Várias lendas propagavam-se. Numa delas, os ciganos recusaram-se a auxiliar a Sagrada Família na fuga para o Egipto. Noutra, fabricaram os pregos que serviram para crucificar Cristo. Noutra ainda, roubaram o quarto prego, tornando mais dolorosa a crucificação. Também circulavam versões em que teriam ajudado Maria, José e Jesus.
Repouso na Fuga para o Egipto. Álvaro Nogueira, 1590, Museu Nacional Machado de Castro
Nas palavras de Fraser, “a história proporcionava às populações o mesmo tipo de pretexto justo para a intolerância que o argumento forjado pelo anti-semitismo, alegando a cumplicidade dos judeus na crucificação e no sacrifício de crianças cristãs na Páscoa”. A sua história havia de se cruzar. Naquele período e mais tarde — no Holocausto Cigano, o esforço feito por alemães nazis e seus colaboradores entre 1935 e 1944 para deter, colocar em campos de concentração e exterminar ciganos.
Expulsão, deportação e tentativa de extermínio na Península Ibérica
Terão entrado no Península Ibérica na primeira metade do século XV, pelos Pirenéus. Na segunda metade, chegou a Espanha uma nova vaga, via mar Mediterrâneo, de pessoas que já não se identificavam como egiptanas, egípcias, antes se declaravam grecianas, gregas, em fuga dos turcos.
A união dos reinos de Castela e Aragão, em 1479, não trouxe boas notícias para quem era diferente. Em 1499, sete anos após a expulsão dos judeus e três anos antes da conversão forçada dos muçulmanos, os reis católicos deram duas hipóteses aos ciganos: ou se tornavam sedentários e procuravam amo ou eram expulsos.
No reino de Portugal, a primeira lei repressiva surgiu em 1526. D. João III, Dona Catarina, D. Sebastião mandaram expulsá-los. Filipe I até concedeu executar os que não se sedentarizassem. D. João IV proibiu-os de usar os seus trajes, de falar a sua língua e de a ensinar, sobe pena de os homens serem condenados às galés e as mulheres ao degredo nas conquistas. D. Pedro II e D. João V e D. José também tentaram forçar a assimilação ou livrar-se dos ciganos.

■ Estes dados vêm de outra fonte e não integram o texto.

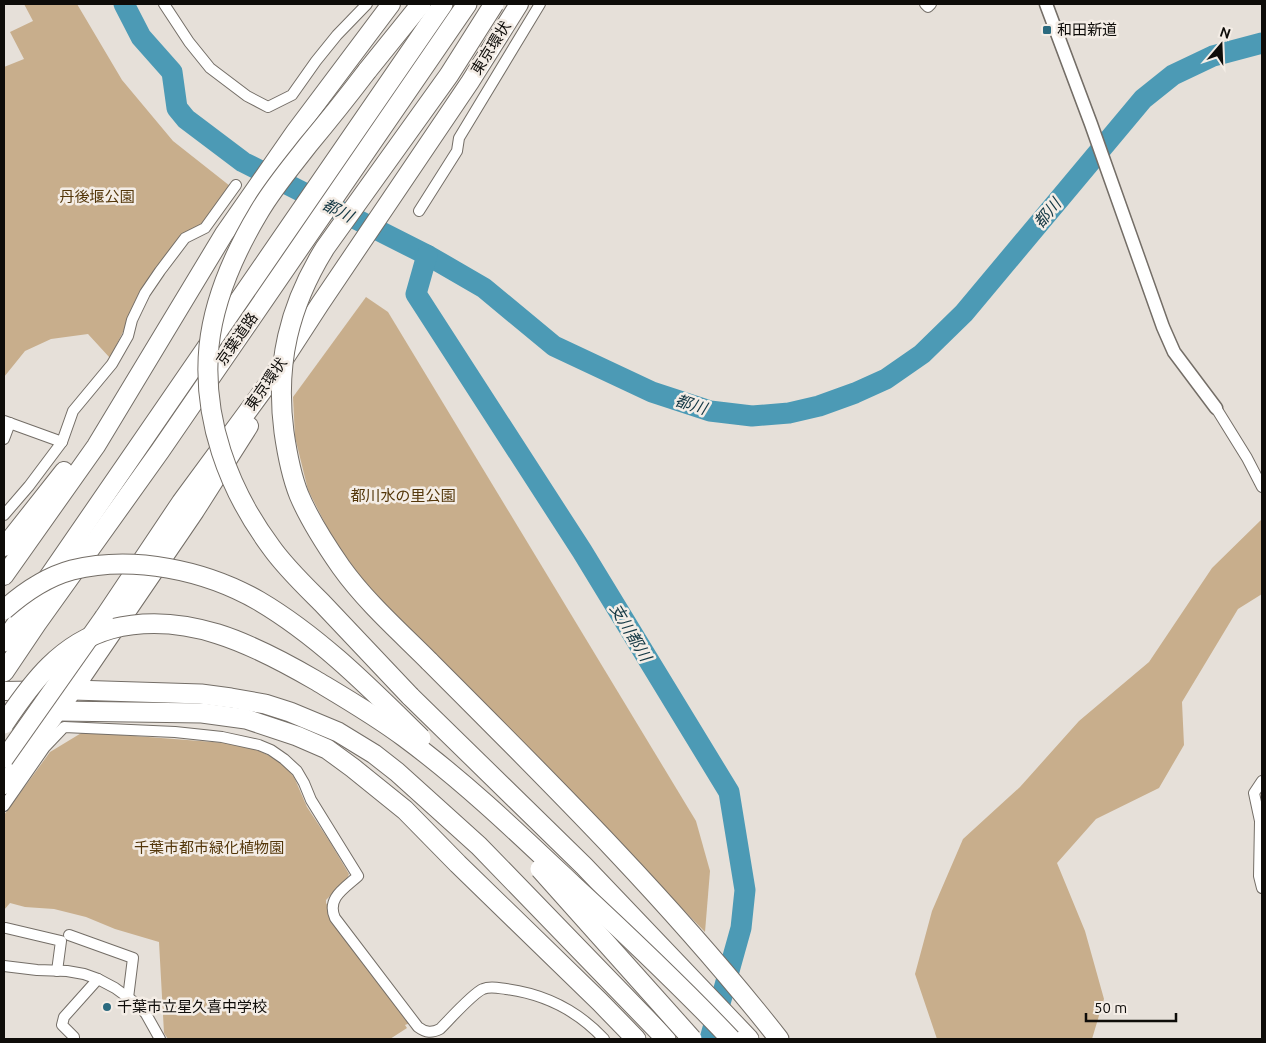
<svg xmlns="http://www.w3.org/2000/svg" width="1266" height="1043" viewBox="0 0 1266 1043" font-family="Ubuntu,'Noto Sans JP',sans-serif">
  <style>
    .green { fill: #c8ae8c }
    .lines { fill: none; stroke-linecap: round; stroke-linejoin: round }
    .river { stroke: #4c9ab5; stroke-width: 21 }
    .minor-casing { stroke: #746e67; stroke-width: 12 }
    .tertiary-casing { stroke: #746e67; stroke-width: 15 }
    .trunk-casing { stroke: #746e67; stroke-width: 20 }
    .motorway-casing { stroke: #746e67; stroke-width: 21 }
    .minor { stroke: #fff; stroke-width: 10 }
    .tertiary { stroke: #fff; stroke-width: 12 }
    .trunk { stroke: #fff; stroke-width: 18 }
    .motorway { stroke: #fff; stroke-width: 19 }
    .trunk-bridge-casing { stroke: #746e67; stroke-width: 20; stroke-linecap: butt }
    .motorway-bridge-casing { stroke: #746e67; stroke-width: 21; stroke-linecap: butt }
    .trunk-bridge { stroke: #fff; stroke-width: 18 }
    .motorway-bridge { stroke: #fff; stroke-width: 19 }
    .poi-dot { fill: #2b6a7f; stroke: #f4ede6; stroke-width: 2 }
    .labels { text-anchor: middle; stroke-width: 5; stroke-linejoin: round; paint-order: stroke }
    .poi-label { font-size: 15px; fill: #0e0c09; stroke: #f4ede6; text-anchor: start }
    .street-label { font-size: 15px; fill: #0e0c09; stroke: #f4ede6 }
    .park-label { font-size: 15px; fill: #533609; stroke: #f4ede6 }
    .water-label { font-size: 16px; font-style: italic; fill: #133743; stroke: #f4ede6 }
  </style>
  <rect width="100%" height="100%" fill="#e6e0d9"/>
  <g class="green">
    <path d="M24 4H77L122 80 173 141 230 186 200 227 146 285 110 358 88 334 51 339 25 351 4 377V103L5 102 4 98V67L24 59 10 32 33 21Z"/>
    <path d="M366 297 388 312 696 821 710 871 705 932 365 583 333 539 308 490 295 437 293 397Z"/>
    <path d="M1262 519V594L1238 609 1182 702 1184 745 1159 788 1096 819 1057 863 1085 931 1104 999 1092 1039H937L915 974 932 911 963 839 1020 787 1079 721 1149 662 1212 568Z"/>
    <path d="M83 732 226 743 253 748 270 756 284 765 294 777 307 807 330 842 349 874 347 879 326 900V903L410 1023 405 1025 407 1028 390 1039H168L164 1033 159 942 115 929 86 917 54 909 25 907 10 903 4 910V815L50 752Z"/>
  </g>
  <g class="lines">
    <g class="river">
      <path d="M124 4 141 37 172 72 177 108 186 119 243 162 427 255 484 288 554 346 652 392 710 411 752 416 789 413 819 406 855 393 886 379 922 354 964 313 1143 99 1173 75 1213 56 1262 43"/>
      <path d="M427 255 416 294 582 551 729 792 745 890 741 928 710 1039"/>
    </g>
    <g class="minor-casing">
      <g id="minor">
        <path d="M164 4 189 42 210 68 247 96 268 107 292 95 316 61 337 35 367 4"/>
        <path d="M925 4 928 7 931 4"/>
        <path d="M419 211 457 151 459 138 540 4"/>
        <path d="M1216 408 1247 458 1262 487"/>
        <path d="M4 421 62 442"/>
        <path d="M4 439 10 423"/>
        <path d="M4 515 29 486 62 442 73 411 112 364 128 336 132 320 145 293 160 271 185 238 205 228 236 185"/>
        <path d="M1262 781 1254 793 1260 821 1259 876 1262 888"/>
        <path d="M4 806 45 747 64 727 175 732 222 737 259 745 271 750 284 759 297 771 304 783 311 800 358 876C345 888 326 898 335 918L418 1027C426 1033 432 1033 440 1029 449 1020 473 993 483 989 490 986 498 988 506 989 544 994 578 1011 604 1039"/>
        <path d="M6 928 61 941 57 971"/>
        <path d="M69 935 133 958 128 998"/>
        <path d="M4 966 37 970 67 971 84 974 98 979 115 988 137 1004 146 1014 160 1039"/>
        <path d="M74 1039V1037L62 1025 64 1017 98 979"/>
      </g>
    </g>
    <g class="tertiary-casing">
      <path id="tertiary" d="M1046 4 1091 124 1163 327 1174 352 1216 408"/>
    </g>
    <g class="trunk-casing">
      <g id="trunk">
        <path d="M4 547 64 471"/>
        <path d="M4 576 96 446 224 234 295 132 391 4"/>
        <path d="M104 617 181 502 270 381 320 304 470 82 519 4"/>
        <path d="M4 691 66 690"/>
        <path d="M4 785 73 690 195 511 249 426"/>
      </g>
    </g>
    <g class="motorway-casing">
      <g id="motorway">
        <path d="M367 71 421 4"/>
        <path d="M4 642 443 4"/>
        <path d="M429 661C550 782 674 905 779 1039"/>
        <path d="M4 672 37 623 160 451 467 4"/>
        <path d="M73 690 201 694 231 698 265 704 290 712 338 732 374 754 397 772 479 846 666 1039"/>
        <path d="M410 696 584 866 749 1039"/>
        <path d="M58 711 202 713 246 719 297 736 327 749 353 768 405 810 458 864 600 1002 636 1039"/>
      </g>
    </g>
    <use href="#minor" class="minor"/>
    <use href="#tertiary" class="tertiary"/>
    <use href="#trunk" class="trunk"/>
    <use href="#motorway" class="motorway"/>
    <g class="trunk-bridge-casing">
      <path id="trunk-bridge" d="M4 759 104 617"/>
    </g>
    <g class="motorway-bridge-casing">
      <g id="motorway-bridge">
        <path d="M367 71C348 96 328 121 308 145 291 167 273 188 259 212 235 252 214 298 209 346 202 418 228 489 271 547 285 567 304 585 322 603 351 634 381 665 410 696"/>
        <path d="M4 610C23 593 46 577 72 570 133 555 205 570 259 601 320 637 371 689 421 738"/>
        <path d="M429 661C399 631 366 602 341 567 325 544 310 521 299 495 291 475 287 453 284 432 275 364 289 306 325 248L449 75 494 4"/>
        <path d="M4 724C32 682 61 643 111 629 185 610 253 644 315 680 345 698 376 716 404 737 465 782 519 834 573 885 627 935 681 986 731 1039"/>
        <path d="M540 869 692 1039"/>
      </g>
    </g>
    <use href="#trunk-bridge" class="trunk-bridge"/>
    <use href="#motorway-bridge" class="motorway-bridge"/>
  </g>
  <g class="poi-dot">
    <rect x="1042" y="25" width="10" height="10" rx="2.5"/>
    <circle cx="107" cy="1007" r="5"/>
  </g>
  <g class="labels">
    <g class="poi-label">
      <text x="1057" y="35">和田新道</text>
      <text x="117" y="1012">千葉市立星久喜中学校</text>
    </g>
    <g class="street-label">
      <text transform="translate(491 48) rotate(-58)" y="5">東京環状</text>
      <text transform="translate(237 339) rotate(-55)" y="5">京葉道路</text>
      <text transform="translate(266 384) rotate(-55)" y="5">東京環状</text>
    </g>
    <g class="park-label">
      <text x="97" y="202">丹後堰公園</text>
      <text x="403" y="501">都川水の里公園</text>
      <text x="209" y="853">千葉市都市緑化植物園</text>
    </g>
    <g class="water-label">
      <text transform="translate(338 210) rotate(27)" y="6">都川</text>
      <text transform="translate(1047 213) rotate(-50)" y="6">都川</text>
      <text transform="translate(691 404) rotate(17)" y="6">都川</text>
      <text transform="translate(631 632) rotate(59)" y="6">支川都川</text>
    </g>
  </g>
  <rect width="1266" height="1043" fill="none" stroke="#0e0c09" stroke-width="10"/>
  <g transform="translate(1221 45) rotate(19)" stroke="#f4ede6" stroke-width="4" paint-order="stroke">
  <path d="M0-4L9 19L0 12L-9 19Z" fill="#0e0c09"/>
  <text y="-8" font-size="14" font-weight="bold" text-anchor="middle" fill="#0e0c09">N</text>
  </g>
  <path d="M1086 1013v8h90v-8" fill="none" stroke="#0e0c09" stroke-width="2.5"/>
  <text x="1094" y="1013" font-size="15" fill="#0e0c09" stroke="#f4ede6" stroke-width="4" paint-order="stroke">50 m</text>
</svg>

Em Espanha chegou a haver um plano de extermínio. No dia 30 de Julho de 1749, no reinado de Fernando VI de Espanha, teve início o que ficou conhecido como “La Gran Redada”: foram detidas 10 mil a 12 mil pessoas ciganas. A ideia era separá-las: homens e maiores de sete anos para um lado, mulheres e menores de sete anos para outro; eles para trabalho forçado na marinha mercante, elas para fábricas-prisões. Resistiram como puderam. Houve greves de braços caídos, fugas, protestos. E acabou por ser aprovado um indulto.
Como escreveu Fraser, “se todas as leis anticiganos criadas tivessem sido aplicadas sem compromissos, mesmo que apenas durante alguns meses, os ciganos teriam sido erradicados da maior parte da Europa cristã muito antes dos meados do século XVI”. Valeu-lhes que “mesmo as mais vigorosas leis penais muitas vezes não eram levadas a efeito”.

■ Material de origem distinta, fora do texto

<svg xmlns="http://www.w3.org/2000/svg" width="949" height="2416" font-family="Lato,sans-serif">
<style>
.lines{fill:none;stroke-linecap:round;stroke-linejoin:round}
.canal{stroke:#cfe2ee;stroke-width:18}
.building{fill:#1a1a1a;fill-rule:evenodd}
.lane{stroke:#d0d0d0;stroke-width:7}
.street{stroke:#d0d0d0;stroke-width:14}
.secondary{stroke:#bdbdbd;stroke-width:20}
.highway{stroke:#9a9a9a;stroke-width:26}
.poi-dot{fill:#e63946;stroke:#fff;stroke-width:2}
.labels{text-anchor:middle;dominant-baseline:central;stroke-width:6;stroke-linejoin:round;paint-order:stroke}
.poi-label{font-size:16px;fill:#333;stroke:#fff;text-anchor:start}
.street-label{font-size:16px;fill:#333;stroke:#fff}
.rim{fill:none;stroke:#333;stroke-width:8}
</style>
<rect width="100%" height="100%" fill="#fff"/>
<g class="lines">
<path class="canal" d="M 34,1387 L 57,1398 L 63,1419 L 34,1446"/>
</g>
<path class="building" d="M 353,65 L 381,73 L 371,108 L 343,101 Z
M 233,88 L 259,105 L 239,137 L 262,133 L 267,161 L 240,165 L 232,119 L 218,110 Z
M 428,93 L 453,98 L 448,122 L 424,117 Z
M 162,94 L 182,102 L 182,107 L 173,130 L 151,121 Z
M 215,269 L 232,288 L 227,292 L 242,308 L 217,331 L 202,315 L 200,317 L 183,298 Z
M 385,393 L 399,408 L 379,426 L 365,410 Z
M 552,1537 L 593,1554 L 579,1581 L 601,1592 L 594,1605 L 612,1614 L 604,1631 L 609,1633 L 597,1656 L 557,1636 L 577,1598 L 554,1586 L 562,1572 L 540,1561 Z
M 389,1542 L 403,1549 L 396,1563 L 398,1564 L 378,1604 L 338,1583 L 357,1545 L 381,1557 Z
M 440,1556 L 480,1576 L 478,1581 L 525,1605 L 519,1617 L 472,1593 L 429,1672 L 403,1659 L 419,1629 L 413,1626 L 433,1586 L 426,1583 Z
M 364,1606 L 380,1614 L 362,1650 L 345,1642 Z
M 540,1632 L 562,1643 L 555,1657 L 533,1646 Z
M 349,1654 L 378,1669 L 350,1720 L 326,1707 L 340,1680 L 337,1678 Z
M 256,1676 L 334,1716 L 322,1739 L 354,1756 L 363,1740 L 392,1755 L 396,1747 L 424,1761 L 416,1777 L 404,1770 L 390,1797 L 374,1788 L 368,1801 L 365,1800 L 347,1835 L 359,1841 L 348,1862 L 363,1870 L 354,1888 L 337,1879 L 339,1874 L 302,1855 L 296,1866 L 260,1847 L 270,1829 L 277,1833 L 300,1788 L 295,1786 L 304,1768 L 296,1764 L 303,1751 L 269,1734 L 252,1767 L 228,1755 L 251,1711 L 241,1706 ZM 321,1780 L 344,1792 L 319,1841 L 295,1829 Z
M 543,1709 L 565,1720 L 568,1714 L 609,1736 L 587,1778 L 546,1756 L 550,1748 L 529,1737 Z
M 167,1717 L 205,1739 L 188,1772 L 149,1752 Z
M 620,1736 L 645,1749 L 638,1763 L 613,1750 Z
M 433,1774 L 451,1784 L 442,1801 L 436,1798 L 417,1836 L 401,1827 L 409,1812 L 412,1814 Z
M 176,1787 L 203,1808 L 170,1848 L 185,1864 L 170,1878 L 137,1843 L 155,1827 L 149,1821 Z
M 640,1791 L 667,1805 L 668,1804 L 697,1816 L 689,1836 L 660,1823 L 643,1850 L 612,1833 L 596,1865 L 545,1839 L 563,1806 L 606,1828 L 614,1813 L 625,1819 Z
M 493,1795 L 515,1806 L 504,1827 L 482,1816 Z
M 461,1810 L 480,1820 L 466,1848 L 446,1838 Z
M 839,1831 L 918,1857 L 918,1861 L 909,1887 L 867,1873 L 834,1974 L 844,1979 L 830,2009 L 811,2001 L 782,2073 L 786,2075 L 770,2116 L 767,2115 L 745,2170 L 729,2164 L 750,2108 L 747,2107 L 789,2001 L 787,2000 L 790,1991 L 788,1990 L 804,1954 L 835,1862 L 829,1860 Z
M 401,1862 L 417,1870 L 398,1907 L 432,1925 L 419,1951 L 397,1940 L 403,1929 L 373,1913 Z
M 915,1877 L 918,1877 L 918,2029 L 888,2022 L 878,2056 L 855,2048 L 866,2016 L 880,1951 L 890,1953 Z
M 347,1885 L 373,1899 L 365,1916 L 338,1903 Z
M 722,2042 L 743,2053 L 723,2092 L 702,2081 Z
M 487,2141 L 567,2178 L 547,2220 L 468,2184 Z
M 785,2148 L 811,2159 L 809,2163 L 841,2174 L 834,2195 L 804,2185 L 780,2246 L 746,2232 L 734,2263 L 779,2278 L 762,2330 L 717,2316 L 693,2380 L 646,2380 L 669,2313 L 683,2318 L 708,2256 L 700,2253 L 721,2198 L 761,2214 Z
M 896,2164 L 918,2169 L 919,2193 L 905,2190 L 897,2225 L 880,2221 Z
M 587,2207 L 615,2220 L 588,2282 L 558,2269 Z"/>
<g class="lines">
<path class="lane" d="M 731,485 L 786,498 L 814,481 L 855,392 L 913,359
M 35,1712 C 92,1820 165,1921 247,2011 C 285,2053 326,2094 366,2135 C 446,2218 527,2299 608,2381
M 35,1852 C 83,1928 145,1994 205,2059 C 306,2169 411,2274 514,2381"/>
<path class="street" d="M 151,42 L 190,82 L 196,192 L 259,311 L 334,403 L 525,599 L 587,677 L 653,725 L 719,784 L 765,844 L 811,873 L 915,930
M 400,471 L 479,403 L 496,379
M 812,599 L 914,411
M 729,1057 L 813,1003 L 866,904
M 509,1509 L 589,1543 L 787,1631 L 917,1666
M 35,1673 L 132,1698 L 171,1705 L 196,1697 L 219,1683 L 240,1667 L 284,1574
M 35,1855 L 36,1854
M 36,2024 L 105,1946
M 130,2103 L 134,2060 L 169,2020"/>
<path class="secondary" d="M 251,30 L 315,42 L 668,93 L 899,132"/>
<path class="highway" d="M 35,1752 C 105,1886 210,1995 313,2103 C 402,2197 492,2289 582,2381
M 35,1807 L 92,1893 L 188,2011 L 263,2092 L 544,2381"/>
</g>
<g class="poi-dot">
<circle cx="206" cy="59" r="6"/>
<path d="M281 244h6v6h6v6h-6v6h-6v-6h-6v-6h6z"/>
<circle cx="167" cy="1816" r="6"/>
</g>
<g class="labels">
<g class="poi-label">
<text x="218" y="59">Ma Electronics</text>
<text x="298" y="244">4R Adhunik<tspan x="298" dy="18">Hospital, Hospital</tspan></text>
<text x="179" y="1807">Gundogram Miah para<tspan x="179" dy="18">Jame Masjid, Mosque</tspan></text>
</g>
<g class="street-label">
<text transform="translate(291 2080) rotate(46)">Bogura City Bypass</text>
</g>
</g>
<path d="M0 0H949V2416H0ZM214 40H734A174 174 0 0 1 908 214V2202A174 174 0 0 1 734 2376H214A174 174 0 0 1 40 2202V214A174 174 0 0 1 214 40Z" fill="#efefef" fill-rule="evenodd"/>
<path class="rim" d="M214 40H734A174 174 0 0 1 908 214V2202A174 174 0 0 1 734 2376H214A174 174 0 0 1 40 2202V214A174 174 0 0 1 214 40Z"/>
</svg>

Estima-se que existam hoje entre 10 e 12 milhões na Europa. Após tantos séculos de contacto, os ciganos pouco ou nada têm em comum com os seus antepassados indianos. Na síntese do linguista britânico cigano Ian Hancock, são um compósito; adquiriram a sua identidade no Ocidente, tomando por Ocidente a parte do Império Bizantino que falava grego. A antropóloga britânica Judith Okely fala em comunidades construídas a partir das margens da sociedade europeia que resistiam à transição do feudalismo para o capitalismo.